ME 455 COURSE PROFILE
DEGREE PROGRAM: Mechanical Engineering

COURSE NUMBER: ME 455 COURSE TITLE: Analyt Product Des
REQUIRED COURSE OR ELECTIVE COURSE: Elective TERMS OFFERED: Fall
TEXTBOOK / REQUIRED MATERIAL: Course Pack PRE / CO-REQUISITES: ME 350, ME 360 for ME majors. Non-ME majors: consent of Instructor (3-4 credits)
COGNIZANT FACULTY: Panos Y. Papalambros
COURSE TOPICS:
  1. The decision-making paradigm in design Analytical decision making Decision theory and optimization Mathematical models, solution algorithms and software.
  2. Functional analysis of design architectures.
  3. The user's viewpoint of design Modeling tools in mathematical psychology and marketing Multidimensional scaling Clustering Conjoint analysis.
  4. The producer's viewpoint of design Microeconomic models. Net present value. Cost-benefit analysis. Price-demand link: Nash Equilibrium.
  5. The designer's viewpoint of design . Balancing user and producer desires. Engineering design in the enterprise context. A general model for enterprise design decisions.
  6. Product design in complex organizations. Distributed design CAE and the Internet. Hierarchical design. Product families portfolio design.
  7. Design and society. Designing in a regulatory environment. Ethical issues, Legal issues,: Patents and Liability. User and producer behavior modification through design regulation.
BULLETIN DESCRIPTION: Design of artifacts is addressed from a multidisciplinary perspective that includes engineering, art, psychology, marketing, and economics. Using a decision-making framework, emphasis is placed on quantitative methods. Building mathematical models and accounting for interdisciplinary interactions. Students work in team design projects from concept generation to prototyping and design verification. Four credit-hour election requires prototyping of project.
COURSE STRUCTURE/SCHEDULE:

COURSE OBJECTIVES:
for each course objective, links to the Program Outcomes are identified in brackets.
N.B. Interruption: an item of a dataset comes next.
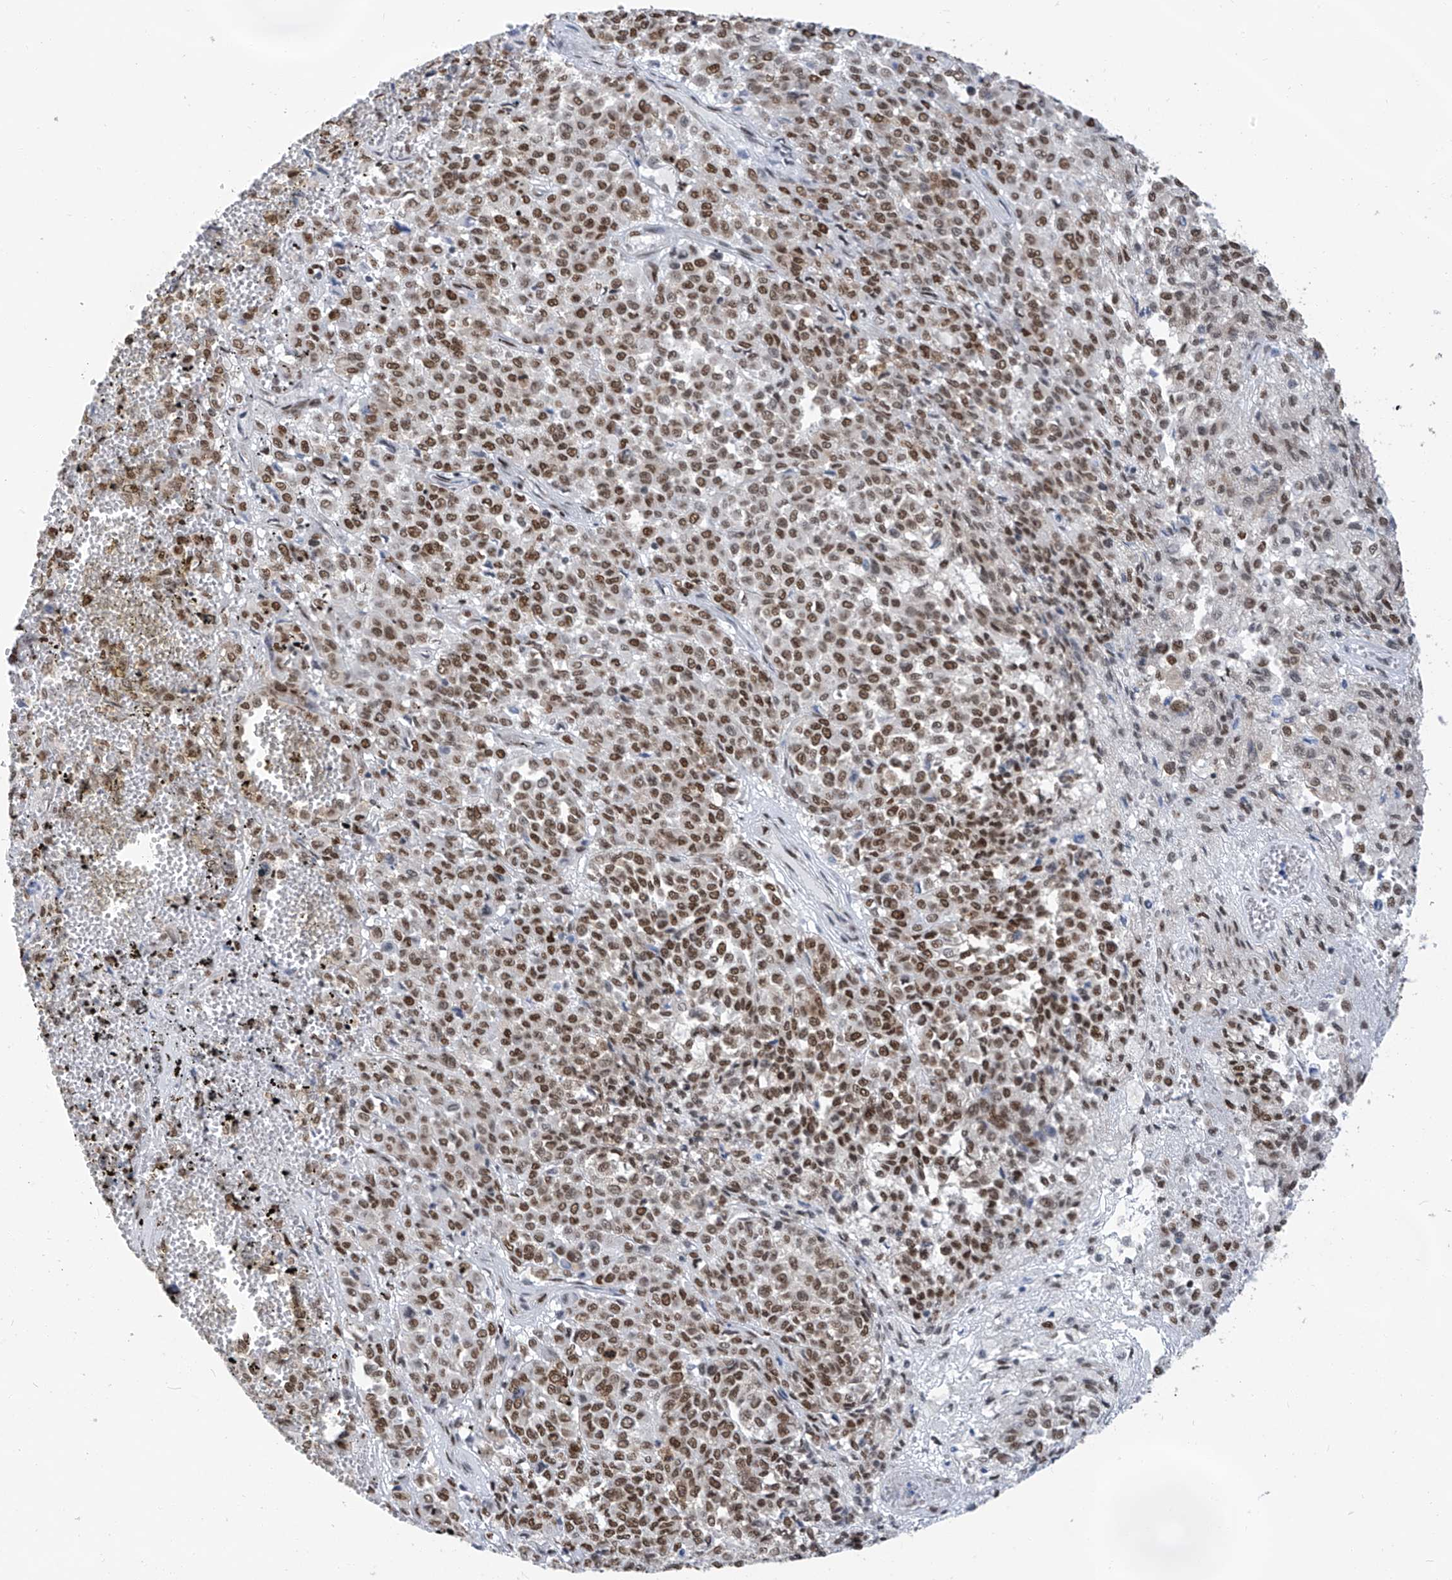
{"staining": {"intensity": "moderate", "quantity": ">75%", "location": "nuclear"}, "tissue": "melanoma", "cell_type": "Tumor cells", "image_type": "cancer", "snomed": [{"axis": "morphology", "description": "Malignant melanoma, Metastatic site"}, {"axis": "topography", "description": "Pancreas"}], "caption": "A histopathology image of malignant melanoma (metastatic site) stained for a protein shows moderate nuclear brown staining in tumor cells.", "gene": "KHSRP", "patient": {"sex": "female", "age": 30}}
  1. Learn and apply analysis methods from engineering and other disciplines, such as economics, statistics, and psychology, to address an open-ended design problem from diverse multi-disciplinary perspectives. [1-12]
  2. Work as a team on a real product design problem, accounting for engineering functionality, user appeal, and producer economics. [3,4,6-10]
  3. Develop mathematic decision-making models with identified design variables, objectives and constraints that include engineering, economic cost and profit, market demand, and aesthetics. Exercise the model to obtain optimized designs. [1,3,5,9]
  4. Develop a physical and/or virtual prototype of the designed artifact. [3,12]
COURSE OUTCOMES:
for each course outcome, links to the Course Objectives are identified in brackets.
  1. Develop real solutions to open-ended real product design problems. [1,3,4]
  2. Manage work in teams, as a member and as a team leader. Understand and practice time and project management. [2]
  3. Frame incomplete design problem statements and place them in the context of the market and society, including patent search, market analysis, ethical analysis and social impact analysis. Learn to deal with uncertainty in developing reliable products. [1.2.3]
  4. Acquire skills and tools to describe a design situation through appropriate analysis models from a variety of disciplines. [2,3]
  5. Understand and interpret the needs of the customer, and learn to communicate with peers, instructors, vendors, and customers. Specifically also learn to conduct scientific marketing surveys using statistical tools. [2,3]
  6. Practice how to develop product technical and cost specifications, procure off-the-self components, fabricate custom components, interact with technicians. Recognize virtual prototyping alternatives for products or components that are expensive or difficult to build physically. Learn how to inform final design decision making through virtual and/or physical prototyping. [1,3,4]
  7. Learn to develop an actual business plan for a new product (for internal or external stakeholders) using technical, economic, and marketing analytic arguments. [1,2,3,4]
  8. Learn how to articulate work succinctly through timed presentations and demonstrations, including web-based.
ASSESSMENT TOOLS:
for each assessment tool, links to the course outcomes are identified
  1. Project work structured in individual assignments. [1- 8]
  2. Comprehensive reports at regular intervals. [1,3,4,5,7]
  3. In-class assignments [2,3,4,6,8]
  4. Machine shop and computer simulation activities [6,8]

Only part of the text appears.